- **Work order a**
In the article about Mark Bennett's TV floor plans, where will his exhibit travel over the next year?

Artist Offers Detailed Map Of TV Land Re-Creates Floor Plans Of Idealized TV Families

Associated Press

Serious art has now come to this: A museum display of floor plans for the homes of perfect TV families like Rob and Laura Petrie and Darrin and Samantha Stevens.

No dry architectural renderings these.

The new exhibit at the Corcoran Gallery of Art showcases the exact placements of Mr. Ed’s stable, Beaver Cleaver’s bookcase, and Gilligan’s hammock. The identical cousins on “The Patty Duke Show” have extra outlets in their bedroom for hair dryers.

For this, we have to thank Los Angeles artist Mark Bennett, the ultimate product of the TV generation.

Envious of the happy families that lived in TV land, Bennett started taking detailed notes on their homes when he was a child, and was soon turning his research into renderings.

He did it the hard way, long before VCRs and “Nick at Nite.”

“I did this from memory,” he explained at Friday’s press preview. “One blueprint takes eight hours - and 20 years of research.”

That meant cutting class to catch reruns in junior high, running red lights to get home in time for an “I Love Lucy” episode, watching for changes from one season to the next. For example, Mary Richards got a better TV - a Sony trinitron - after she was promoted at WJM on “The Mary Tyler Moore Show.”

The “Family Affair” mockup duly notes the location of Buffy’s doll, Mrs. Beasley; the floor plan for the “Dick Van Dyke Show” charts the location of Richie’s cowboy lamp, and the “Flipper” rendering shows where Porter Ricks’ game warden license hung on the wall.

Bennett, 40, grew up the middle child in a middle-class home in Chattanooga, Tenn. But his parents never quite measured up to the Cleavers and the Cunninghams and the Clampetts.

“I sort of escaped into the drawings,” he said. “These are my own personal love letters to the shows.” His exhibit includes collages focused on Barbara Billingsley, aka Mrs. Cleaver.

At some point, his drawings also became art - selling for $3,000-$4,000 apiece.

Terrie Sultan, curator of contemporary art at the Corcoran, said the drawings are serious works because they explore issues of fantasy, reality, collective memory and the influence of the media.

“They’re also enjoyable to look at,” she said. “They pull you in, and yet the content makes you think, and that’s what art is.”

The exhibit, “Mark Bennett: TV Sets and the Suburban Dream,” will travel to Cleveland and Ridgefield, Conn., over the next year.

No word yet on what Bennett might do with his other obsession: serial killers.

- **Given data**
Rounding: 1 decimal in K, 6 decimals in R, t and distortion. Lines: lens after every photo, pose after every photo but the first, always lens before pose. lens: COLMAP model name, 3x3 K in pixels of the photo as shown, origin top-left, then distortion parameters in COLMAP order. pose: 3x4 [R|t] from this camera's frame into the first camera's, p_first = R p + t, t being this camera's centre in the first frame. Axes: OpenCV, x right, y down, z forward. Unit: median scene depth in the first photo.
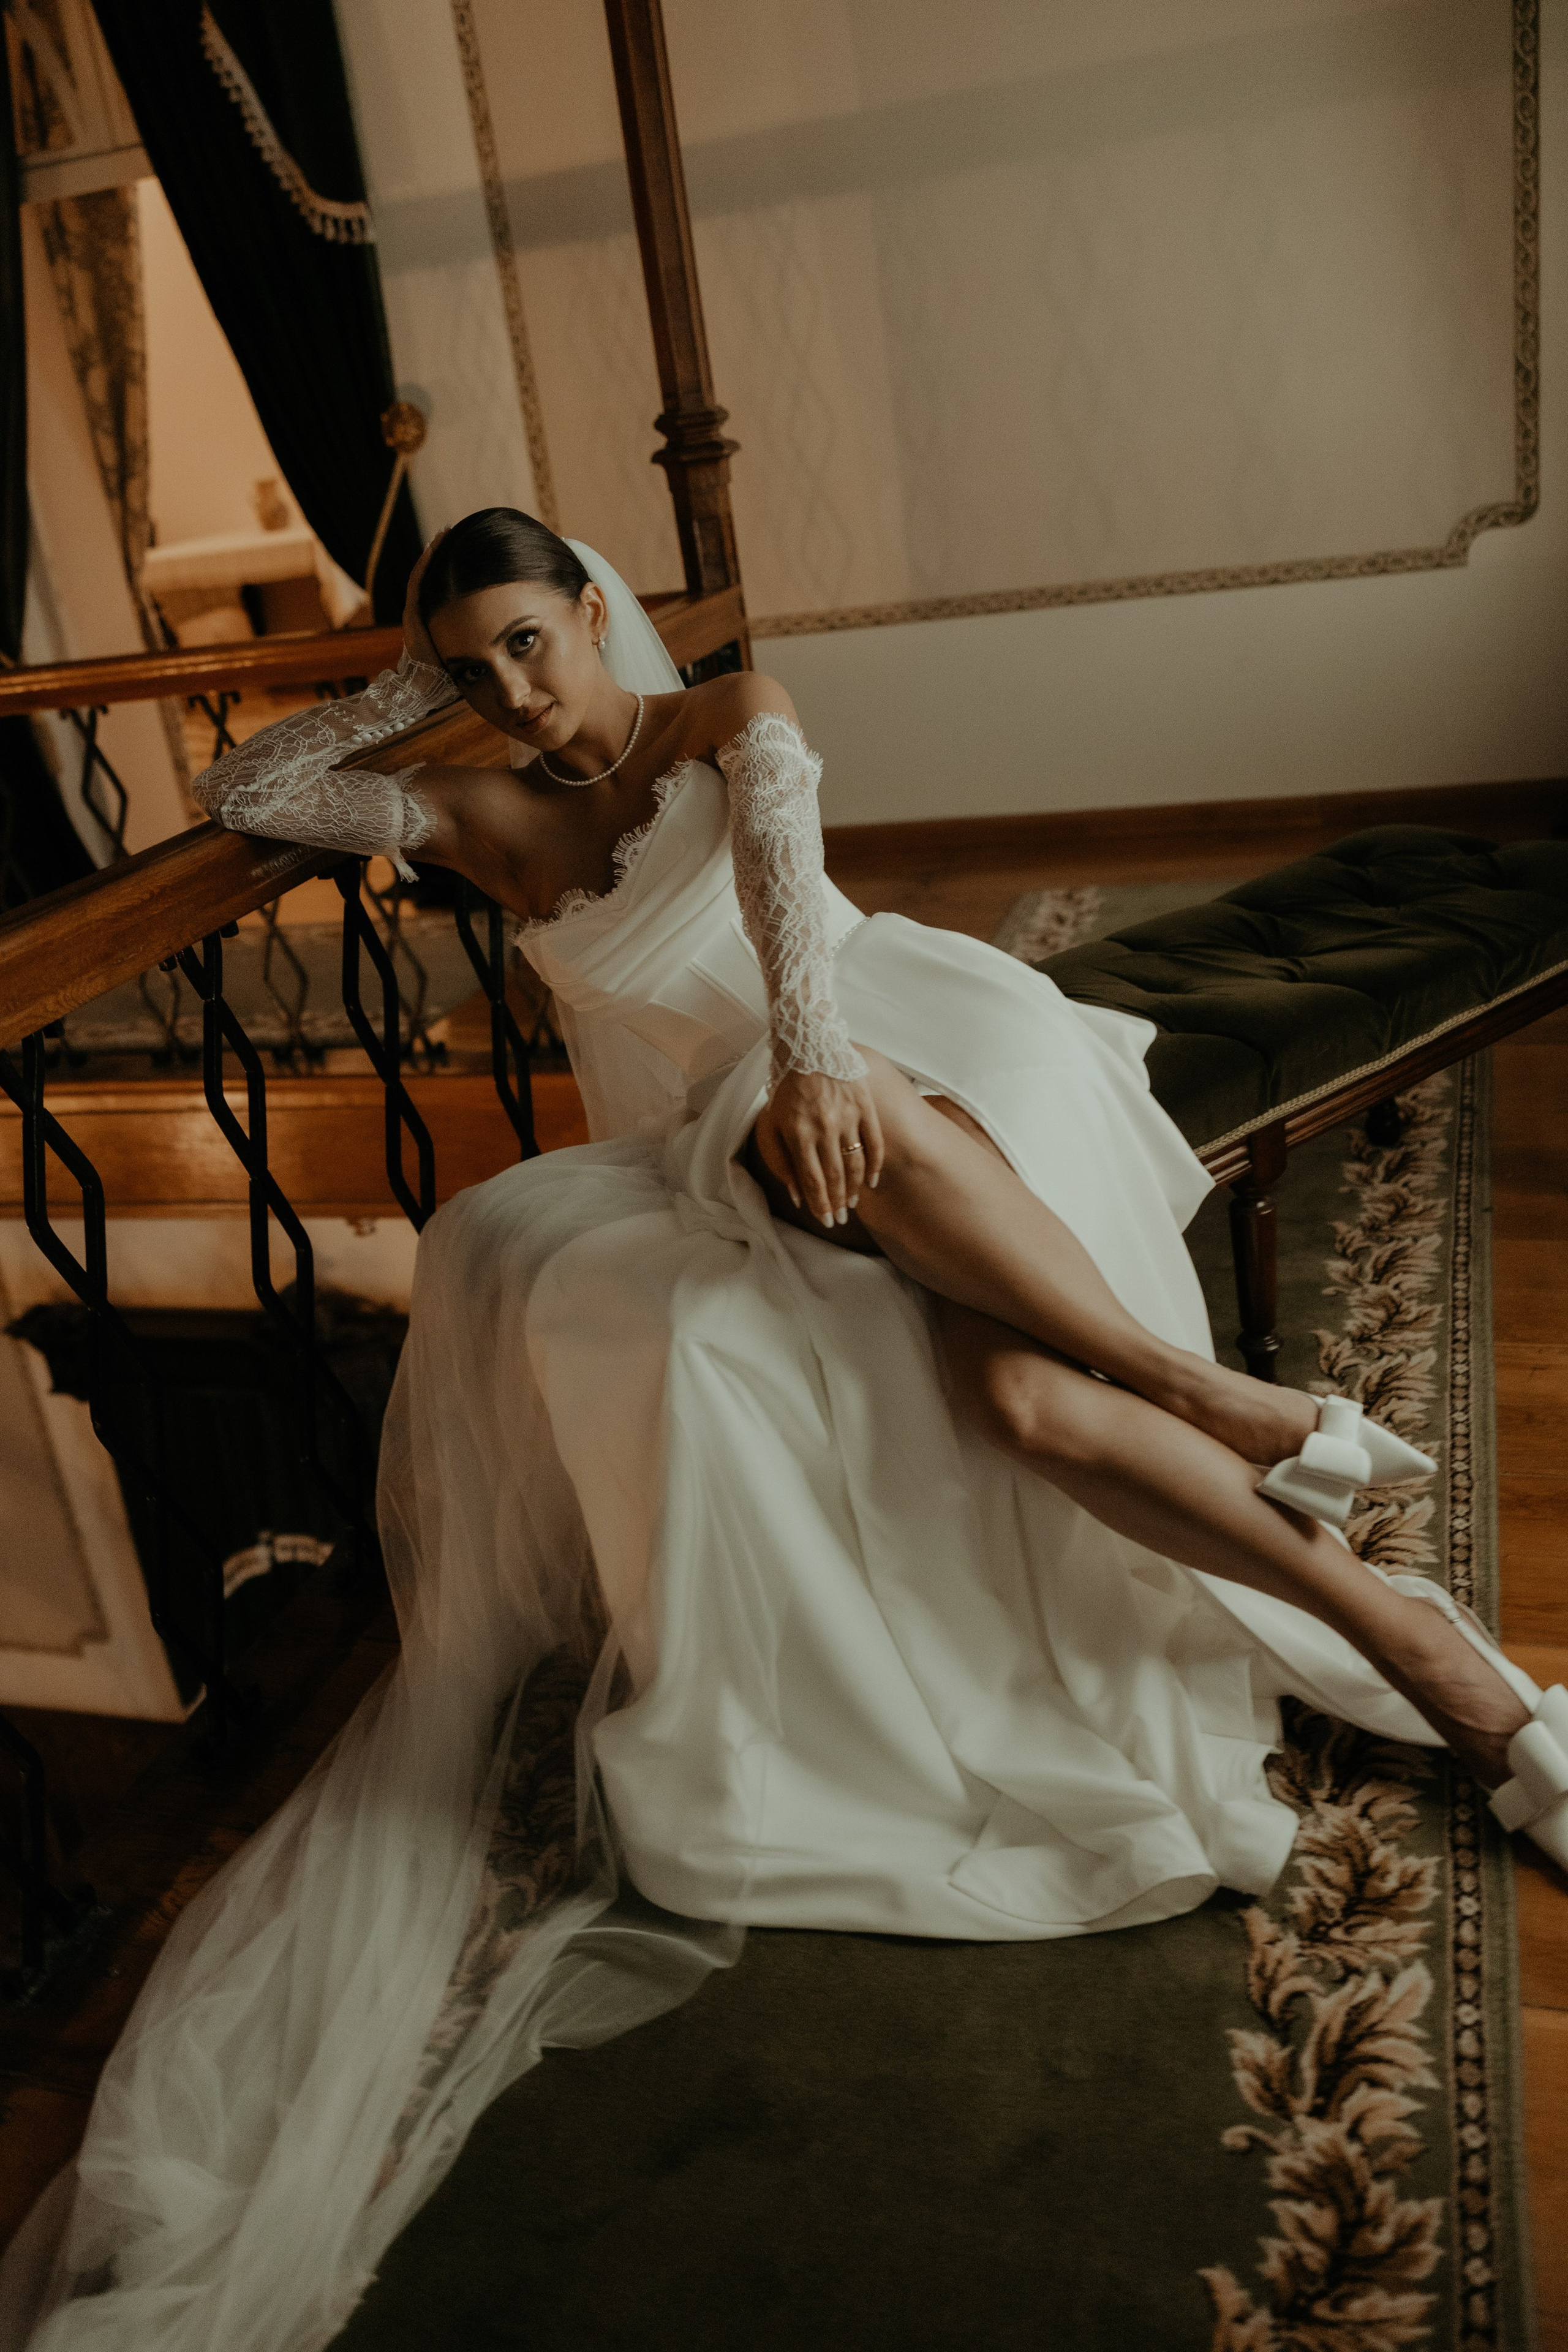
lens RADIAL K [[1946.6, 0, 782.7], [0, 1946.6, 1047.1], [0, 0, 1]] dist [0.008254, -0.008961]
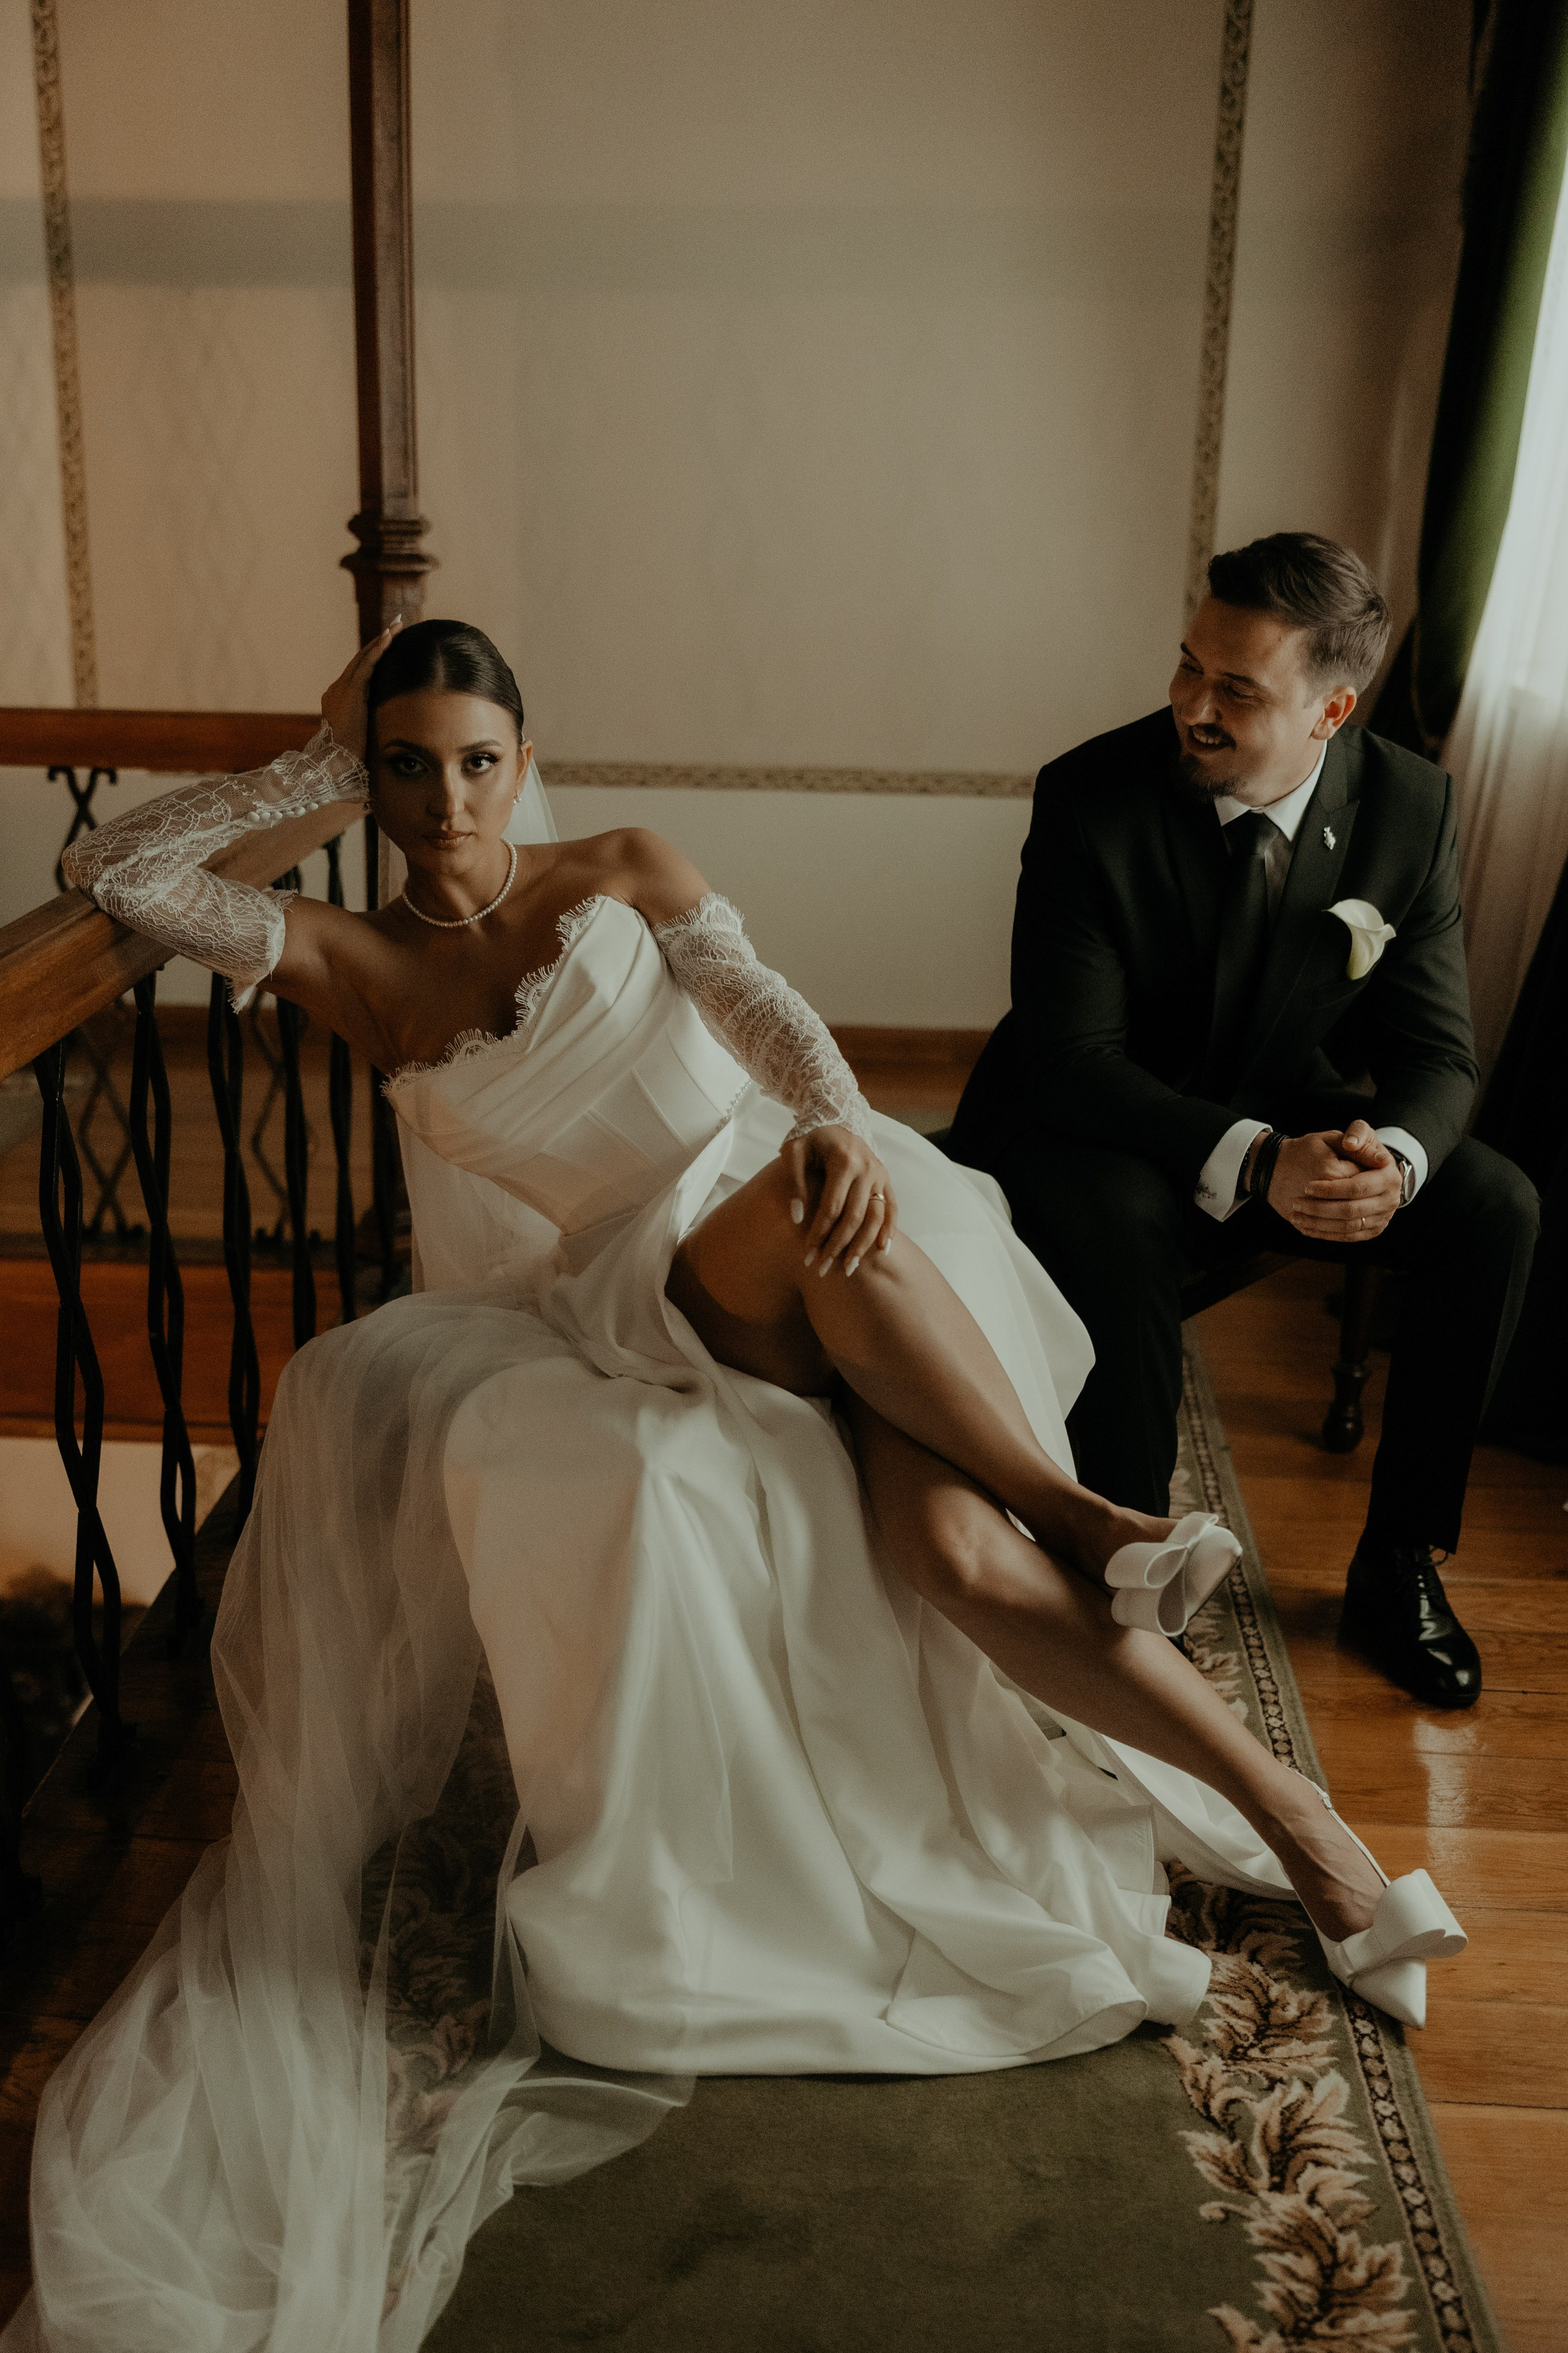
lens RADIAL K [[2486.1, 0, 784.0], [0, 2486.1, 1176.5], [0, 0, 1]] dist [-0.001552, 0.017175]
pose [[0.955385, 0.081995, 0.283754, -0.377683], [-0.062657, 0.995093, -0.076582, 0.100025], [-0.288641, 0.055386, 0.955834, -0.239184]]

- **Work order b**
Retype the listing above line for line, omitting the pictures.

- **Answer box a**
Cleveland and Ridgefield, Conn.

- **Answer box b**
Rounding: 1 decimal in K, 6 decimals in R, t and distortion. Lines: lens after every photo, pose after every photo but the first, always lens before pose. lens: COLMAP model name, 3x3 K in pixels of the photo as shown, origin top-left, then distortion parameters in COLMAP order. pose: 3x4 [R|t] from this camera's frame into the first camera's, p_first = R p + t, t being this camera's centre in the first frame. Axes: OpenCV, x right, y down, z forward. Unit: median scene depth in the first photo.
lens RADIAL K [[1946.6, 0, 782.7], [0, 1946.6, 1047.1], [0, 0, 1]] dist [0.008254, -0.008961]
lens RADIAL K [[2486.1, 0, 784.0], [0, 2486.1, 1176.5], [0, 0, 1]] dist [-0.001552, 0.017175]
pose [[0.955385, 0.081995, 0.283754, -0.377683], [-0.062657, 0.995093, -0.076582, 0.100025], [-0.288641, 0.055386, 0.955834, -0.239184]]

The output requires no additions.